I wasn’t looking forward to this episode. “Michael Hayes” has been struggling the last couple and it was never on firm grounding to begin with. Then the opening title sequence hit and… the rest of the legal team actors’ names were in it. Episode nine is where Hillary Danner, Rebecca Rigg, and Peter Outerbridge get added as regulars. But then I saw the first guest star—Lucy Alexis Liu—and all of a sudden I remembered; I have one cogent memory of “Michael Hayes” and this episode was going to contain it. I remembered more along the way—Jodi Long’s so good and the scene’s such a “thank goodness” (she’s calling out white people’s savior complex in general, lead David Caruso as a specific example, while also addressing the efficacy of having biased white “experts” talking about the Chinese immigrant experience). It works out; my cogent memory is validated and the show is all of a sudden on completely different footing. Script credit to Anne Kenney and Paul Haggis.
The episode starts with Caruso addressing a bunch of cops about to raid a “house of prostitution.” Only, Caruso (and Kenney and Haggis) explain, it’s not a regular house of prostitution because the women are being held captive; they’re Chinese immigrants, in the country without visas—I’d forgotten how often the term “illegal aliens” got thrown around in mainstream media, even when there’s a whole thing about the system being inhumane and shitty—and they’re chained to the floor. 1997 is apparently before “human trafficking” entered Hollywood’s vernacular; it’s also back when you could have someone like Caruso say “America doesn’t do slavery” with a straight face.
The raid goes bad and Caruso and team are left with two potential witnesses—Liu and Jeanne Chinn—against a seemingly upstanding businessman suspect, Michael Paul Chan. Liu’s a good girl, Chinn’s a bad girl, but neither of them are receptive to Caruso’s questioning because he can’t keep them in the country.
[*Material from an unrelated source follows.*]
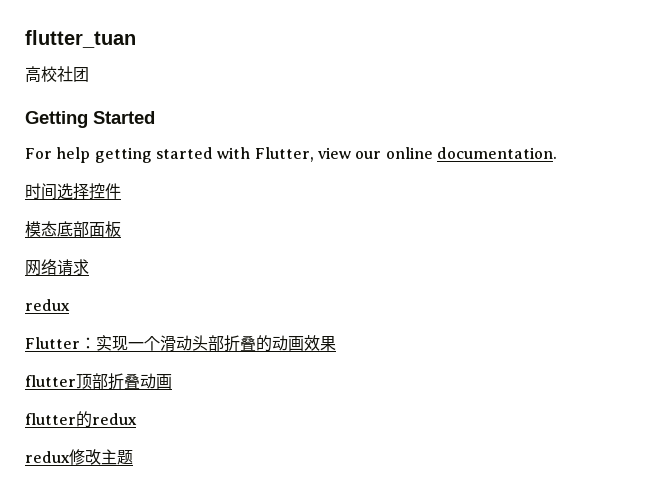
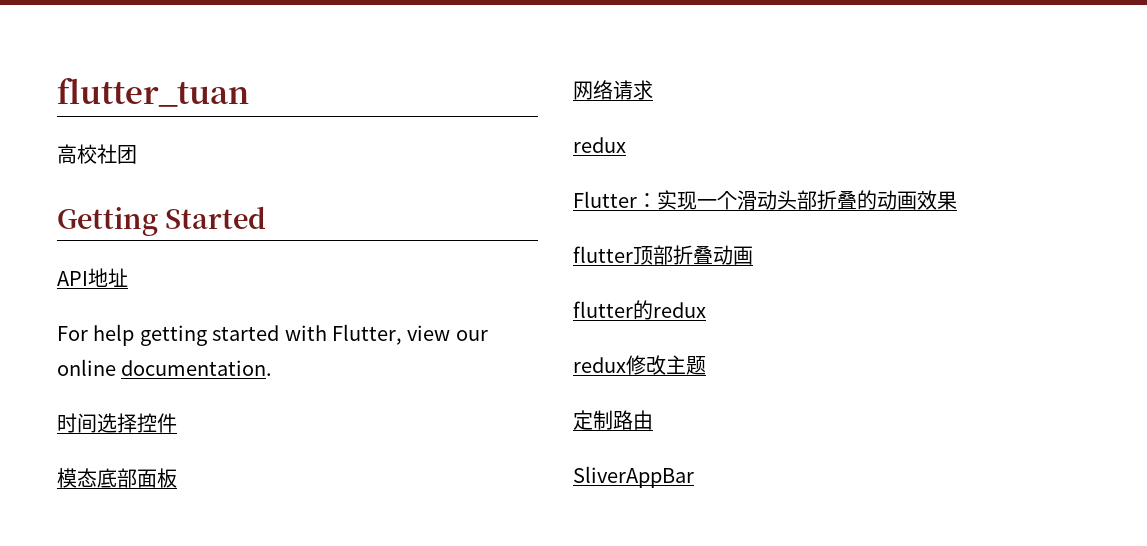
(155, 117) none -> [57,268,128,287] // API地址
(133, 457) none -> [573,410,653,430] [573,466,694,488] // 定制路由 // SliverAppBar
John Prosky shows up (again, I think) as a dipshit INS agent (it’s not his fault, it’s just the agency itself is shit is the message), with a chunk of the plot dedicated to Caruso and Outerbridge trying to figure out how to get him to grant refugee visas.
The procedural aspects, with Rigg and Ruben Santiago-Hudson (demoted in the credit order due to everyone but Caruso being alphabetical and three names getting added, but still a solid part) doing field work are good. Mostly thanks to the script, but also Adam Nimoy’s direction is the best the show’s had either ever or in memory. Also, Rigg’s a hoot out in the field, a self-aware brassy sitcom neighbor but as a meticulous lawyer; Rigg’s always working the character, even when she’s in background; the mind is racing. She’s awesome to watch, a great foil for Caruso, who’s doing the same thing.
But where the episode excels in the character arc for Caruso (and Liu). Without a lot of exposition setting it up—any exposition setting it up, actually—the episode essays Caruso’s emotional reaction to Liu and Chinn—Chinn’s a caricature for most of her time in the episode, but when that barrier cracks, it’s very much because of Caruso’s performance. It’s in the script and Chinn’s close to leveling up on her own, but Caruso—problematically, to be sure—is what makes it happen. “Michael Hayes” is about a white savior who just happens to be white. They wouldn’t be able to get away with any of it without Caruso, whose ability to toggle between loud and quiet is unsurpassed.
Except Chinn’s the bad girl who’s a (relatively) easy flip. There’s a lot more with Liu, as Caruso tries to crack her as a witness, then forms a bond with her. Unlike the Chinn stuff, Liu and Caruso’s arc succeeds because of Liu. Their scenes are all about the performances, because it’s all talk, sometimes about legal citizenship stuff, sometimes about aspirational Americana stuff, and the drama has to come out of the characters speaking to and reacting to one another. No wonder I remember loving this show.
No sign of other still regular cast members Mary B. Ward and Jimmy Galeota—I think they may have even taken Galeota’s picture out of Caruso’s office—and the show’s… better for it. Much better for it. Even with Danner not really having enough to do and Outerbridge still just being a blue blood stick in the mud, the team procedural dynamic succeeds.
I’m not sure what to expect from “Hayes” going forward and this episode might very well be its peak, but it’s a good peak. Even though it’s a CBS show by white people for white people from 1997, it ages all right. Kenney and Haggis are at least aware of that situation and try (well, not with the title but Haggis did end up making Crash, didn’t he). And Caruso and Liu are spectacular together, which is what matters. The episode is all theirs.